With modern technology, the desire for in-person meetings was already decreasing in the practice of law. The pandemic kicked this progression into hyperdrive. As we re-open, one of the questions that remains to be answered is to what extent we’ll go back to meeting in person with the other humans. We can now work relatively seamlessly with our colleagues in other states and countries. But it also stops us from meeting in person with our colleagues right down the street. Should it?
I am a huge believer in saving time. I eschewed traveling to the office on a daily basis the minute I began working for myself. The time one saves by not putting on a suit and commuting to and from work every day is significant. It translates into real hours that could be spent working, exercising, or paying attention to your family. There are some tasks and meetings that simply don’t make sense to blow travel time on. We should not, however, look for excuses not to meet in person.
Younger generations may increasingly have different social norms, but each in-person meeting gives us a better opportunity to build relationships and/or persuade. For example, suppose you have a case two or three hours away. You could drive back and forth in a day but question if there’s the potential to make more from that experience. If you have a friend or colleague in the area, consider traveling and spending the evening. Meet people in that local legal community. Go out to dinner. Attend a CLE or bar event. Building those relationships and roots will benefit you in the future.

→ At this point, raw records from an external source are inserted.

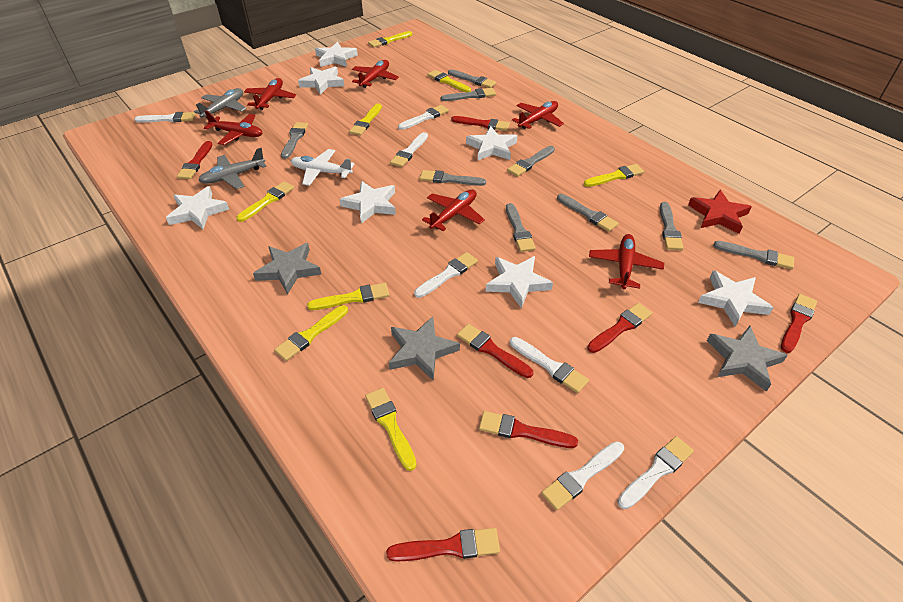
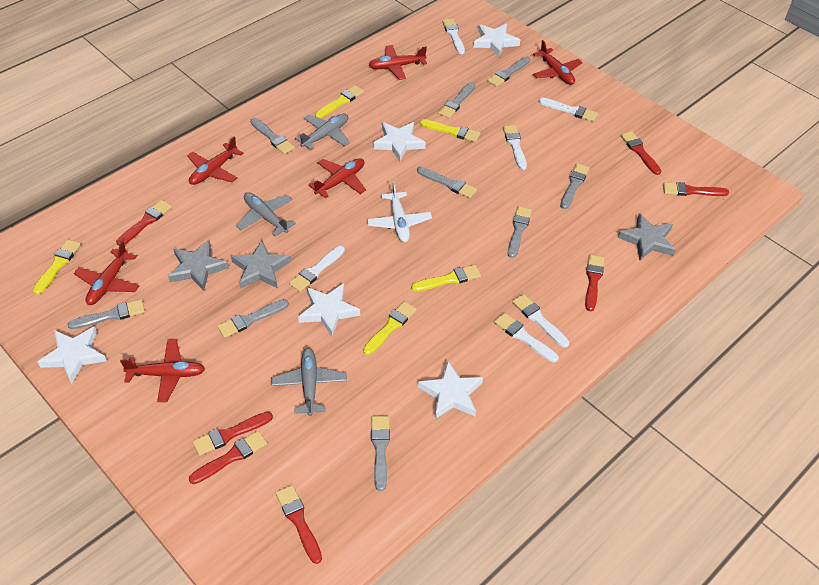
grey plane: 2 -> 3
red star: 1 -> 0
white brush: 7 -> 6
white star: 7 -> 5
yellow brush: 8 -> 5

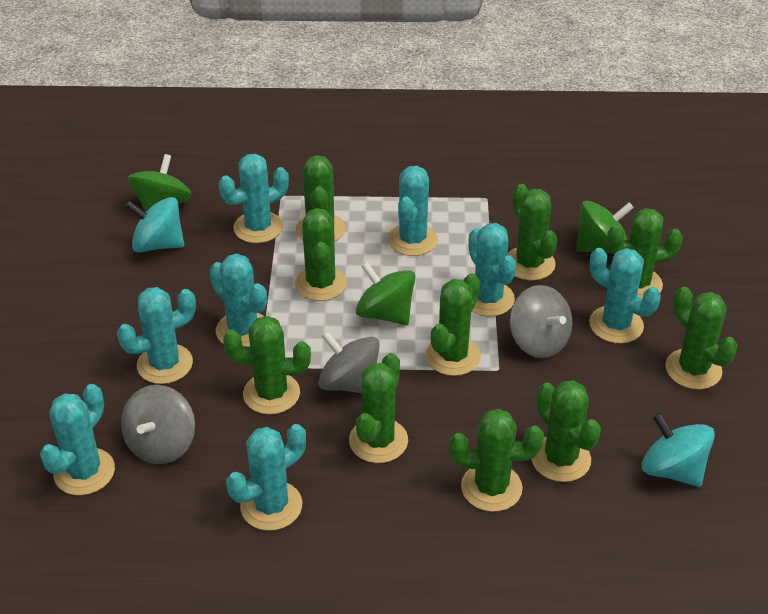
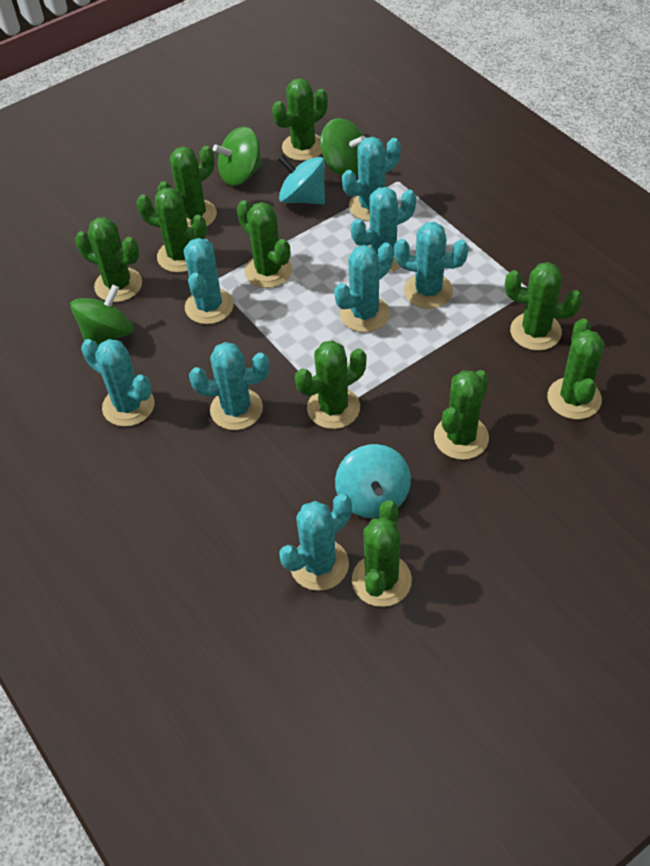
grey spinning top: 3 -> 0

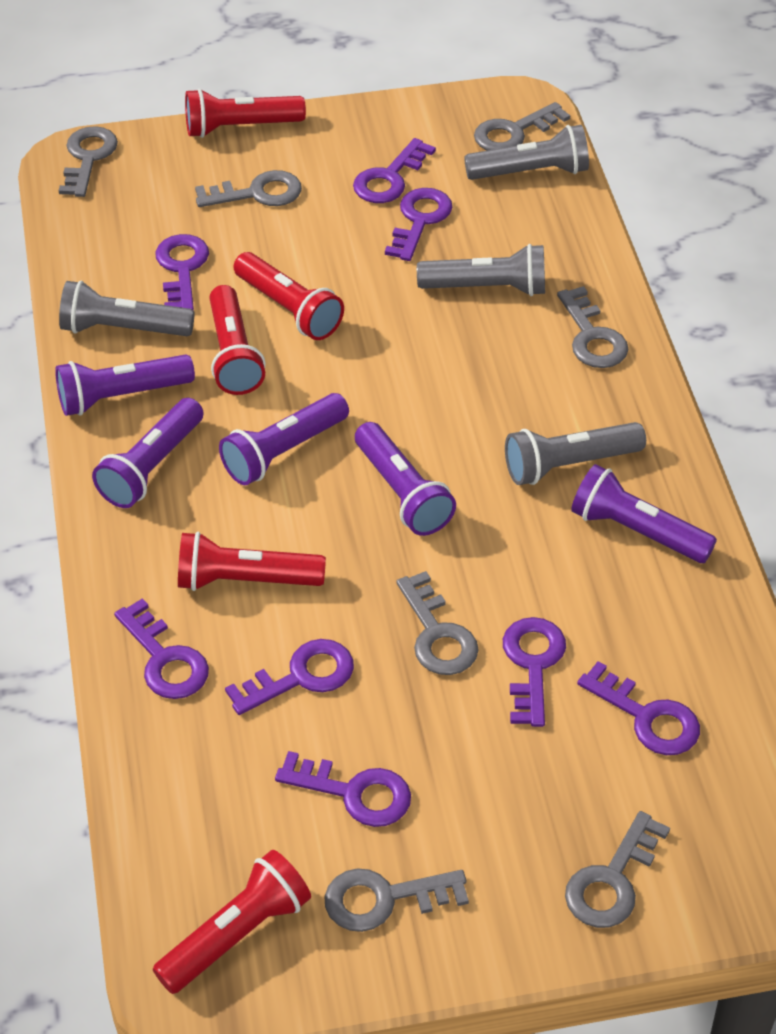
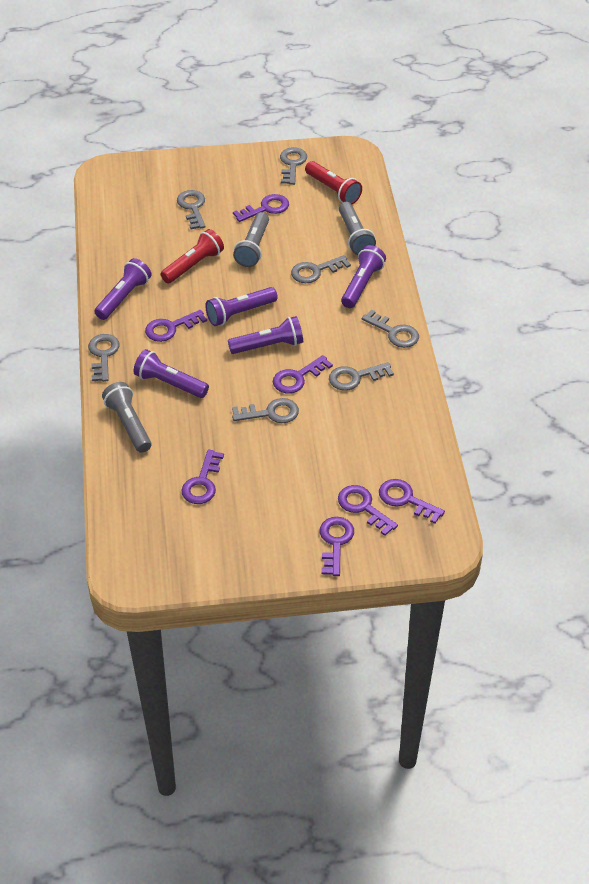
grey flashlight: 4 -> 3
purple key: 8 -> 7
red flashlight: 5 -> 2

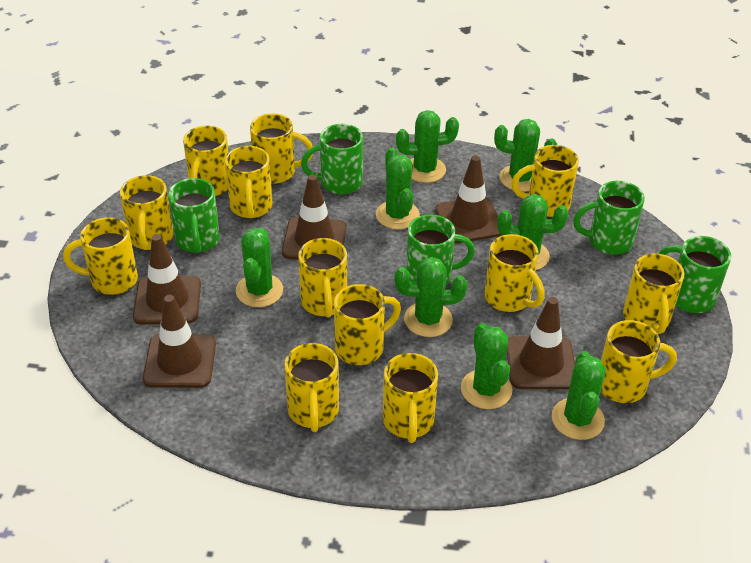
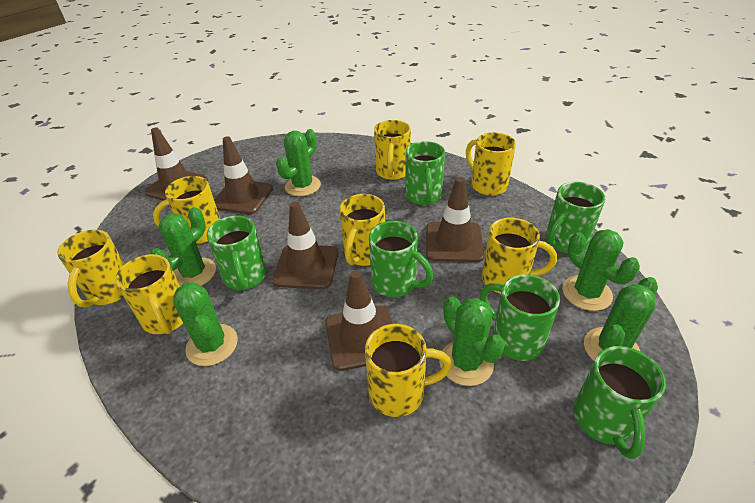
green cactus: 8 -> 6
green mug: 5 -> 6
yellow mug: 13 -> 8

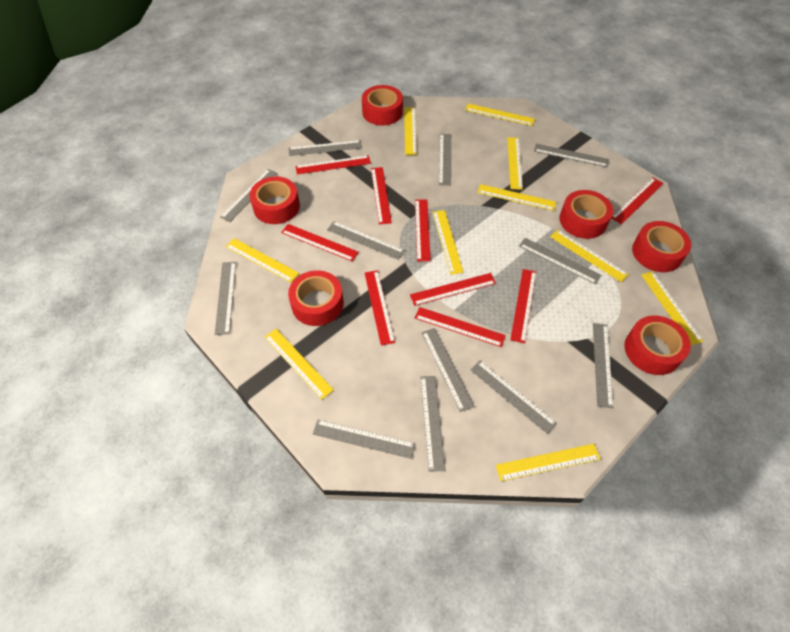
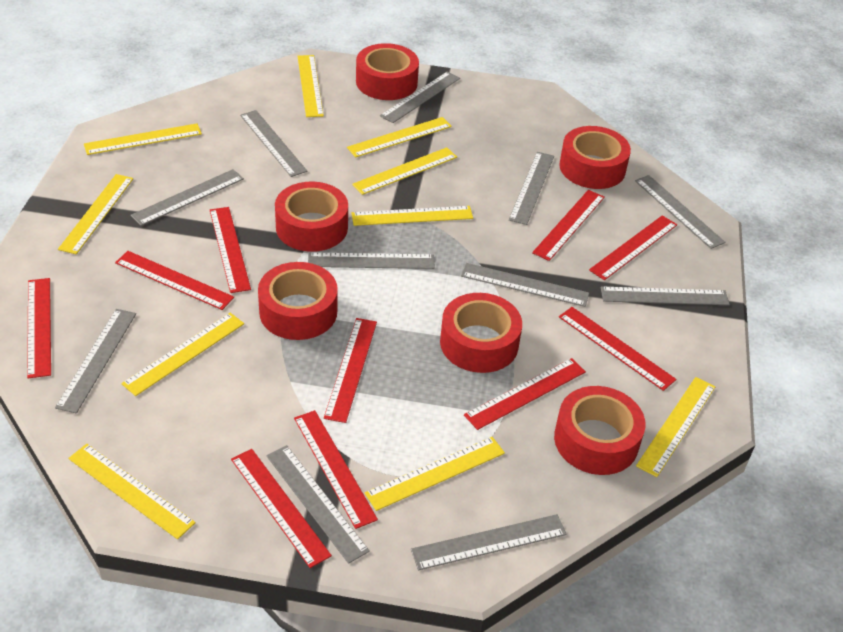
grey ruler: 12 -> 11
red ruler: 9 -> 10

Meeting in person makes it more likely that you have one’s undivided attention. Yes, we’ve all seen colleagues reading their phone during in-person meetings. We should all try to stop doing that (other than during what has become the socially acceptable break in the action that permits such tasks). While Zoom has its benefits, the undivided attention of the person across the screen is often not one of them. The meeting is juggled with responding to texts, emails, and I suspect panda videos.
Personal interaction often deescalates tense intra- or interoffice situations. True intentions are far more likely to be misconstrued via written word. Taking our feet out of our mouths is often easier in person. Also, everyone has come across an attorney who is Johnny tough guy behind the computer, but the cowardly lion face-to-face. While less in-person requirements should exist in the law (i.e., forcing less people to miss work for alleged criminal offenses), dodging the opportunity for meaningful, personal meetings should not be part of your business strategy.